Christine Lagarde, la présidente de la Banque centrale européenne (BCE), l'avait prévenu en début de crise : "à période exceptionnelle, réponse exceptionnelle". Ce jeudi 4 juin, la BCE a considérablement renforcé son imposant dispositif de soutien à l'économie en zone euro, minée par la pandémie du coronavirus. Celui-ci double presque d'ampleur.

Lire aussi : La BCE prévoit une profonde récession et "une incertitude exceptionnelle" (Ch. Lagarde)

En parallèle, le principal taux d'intérêt a été maintenu à zéro, tandis que les banques se verront appliquer un prélèvement de 0,50% sur une fraction des dépôts qu'elles confient à la banque centrale au lieu de les prêter à leurs clients.

Quasi doublement du programme d'urgence

Dans le détail, le programme d'urgence "PEPP", visant à limiter les effets de la crise sanitaire et doté à la mi-mars de 750 milliards d'euros pour racheter des obligations publiques et privées, a été gonflé de 600 milliards d'euros. Il s'élève désormais à 1.350 milliards d'euros. Ce plan d'achats de dettes sur les marchés a pour objectif de faire baisser le coût de financement des Etats de la zone euro, des entreprises et des ménages.

Cette hausse dépasse même les attentes des marchés. "Nous partageons les anticipations des marchés. Nous estimons que la BCE comblera les attentes en annonçant un accroissement de 300 à 500 milliards d'euros du montant de son PEPP", indiquait en amont de ces annonces, Eric Bourguignon, membre du directoire de Swiss Life Asset Managers France.

Ce bazooka inédit, qui devait prendre fin en décembre, a en outre été prolongé jusqu'en juin 2021, comme espéré par les marchés. En revanche, l'institution de Francfort ne s'est pas prononcée sur une éventuelle extension de ses achats aux obligations dont les notes ont été dégradées en catégorie spéculative ("junk"). "Le Conseil des gouverneurs n'a pas débattu de ce sujet", a indiqué Christine Lagarde. Un tel élargissement permettrait de soutenir les entreprises les plus affectées par la crise actuelle. Un choix pour lequel a opté la Réserve fédérale américaine.

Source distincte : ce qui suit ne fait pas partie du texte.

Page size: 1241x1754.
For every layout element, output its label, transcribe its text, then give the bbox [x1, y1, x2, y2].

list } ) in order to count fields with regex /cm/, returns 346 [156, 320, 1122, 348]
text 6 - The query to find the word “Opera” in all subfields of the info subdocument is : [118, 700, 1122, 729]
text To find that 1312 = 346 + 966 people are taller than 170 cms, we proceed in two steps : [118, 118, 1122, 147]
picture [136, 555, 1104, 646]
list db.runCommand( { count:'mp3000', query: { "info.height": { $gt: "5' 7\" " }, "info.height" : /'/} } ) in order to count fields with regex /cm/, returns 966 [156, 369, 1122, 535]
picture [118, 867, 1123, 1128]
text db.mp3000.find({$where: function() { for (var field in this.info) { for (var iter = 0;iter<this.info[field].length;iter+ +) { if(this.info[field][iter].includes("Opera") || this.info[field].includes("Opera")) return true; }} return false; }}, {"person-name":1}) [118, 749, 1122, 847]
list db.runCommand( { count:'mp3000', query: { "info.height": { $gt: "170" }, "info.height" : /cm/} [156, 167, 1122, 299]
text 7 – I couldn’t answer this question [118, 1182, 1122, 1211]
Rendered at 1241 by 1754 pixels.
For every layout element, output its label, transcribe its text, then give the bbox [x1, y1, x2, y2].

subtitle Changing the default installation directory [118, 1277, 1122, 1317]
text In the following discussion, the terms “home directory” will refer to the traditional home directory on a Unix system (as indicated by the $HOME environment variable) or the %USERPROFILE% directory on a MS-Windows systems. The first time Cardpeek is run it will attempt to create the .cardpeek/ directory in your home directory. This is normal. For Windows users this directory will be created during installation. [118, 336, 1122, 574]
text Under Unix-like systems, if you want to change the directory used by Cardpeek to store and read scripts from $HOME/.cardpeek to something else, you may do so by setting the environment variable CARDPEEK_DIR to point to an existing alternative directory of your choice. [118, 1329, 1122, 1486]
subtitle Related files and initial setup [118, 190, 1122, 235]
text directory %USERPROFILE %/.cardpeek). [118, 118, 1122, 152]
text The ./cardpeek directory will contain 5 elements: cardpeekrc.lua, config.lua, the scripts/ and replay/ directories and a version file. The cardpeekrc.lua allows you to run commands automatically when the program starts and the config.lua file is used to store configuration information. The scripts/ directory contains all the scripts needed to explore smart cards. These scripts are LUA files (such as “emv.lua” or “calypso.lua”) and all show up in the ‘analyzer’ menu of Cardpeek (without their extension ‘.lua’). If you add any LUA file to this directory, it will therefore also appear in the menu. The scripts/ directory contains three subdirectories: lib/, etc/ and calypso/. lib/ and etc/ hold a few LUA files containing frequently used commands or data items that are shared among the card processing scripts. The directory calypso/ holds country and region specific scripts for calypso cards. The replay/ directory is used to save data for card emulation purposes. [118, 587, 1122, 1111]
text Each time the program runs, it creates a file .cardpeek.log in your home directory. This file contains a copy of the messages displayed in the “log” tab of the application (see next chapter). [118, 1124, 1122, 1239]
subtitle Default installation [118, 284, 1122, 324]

Accueil favorable des marchés

La BCE a aussi indiqué qu'elle allait réinvestir à leur échéance les titres participant au PEPP et ce "au moins jusqu'à la fin 2022". Elle pourra aussi piloter ce stock d'actifs sur le long terme, comme elle le fait déjà pour son programme "QE" de rachats de dette mis en place en mars 2015.

Ce programme, qui était la principale arme anti-crise de l'institut jusqu'à la pandémie, a lui été confirmé à raison de 20 milliards d'euros par mois, auxquels s'ajoutent 120 milliards d'euros supplémentaires prévus en 2020.

Christine Lagarde s'est, par ailleurs, montrée confiante dans la résolution du conflit avec la cour constitutionnelle allemande, qui lui a justement demandé de justifier le bien-fondé de ses rachats de dette publique menés depuis 2015, estimant qu'ils avaient des effets nocifs sur des pans entiers de l'économie, notamment les épargnants pénalisés par des taux d'intérêt très bas. "La Cour de justice de l'Union européenne a jugé que le PSPP était conforme à notre mandat. Nous avons pris note du jugement (allemand-ndlr) qui concerne le gouvernement allemand et le parlement allemand. Nous sommes confiants dans la capacité à trouver une bonne solution. Une bonne solution qui ne compromettra pas l'indépendance de la BCE", a-t-elle assuré lors de la conférence de presse.

L'ensemble de ces annonces a été accueilli favorablement par les marchés. En début d'après-midi, l'euro remontait face au dollar, tandis que les Bourses de la zone euro effaçaient une partie des pertes qu'elles accusaient en début de séance.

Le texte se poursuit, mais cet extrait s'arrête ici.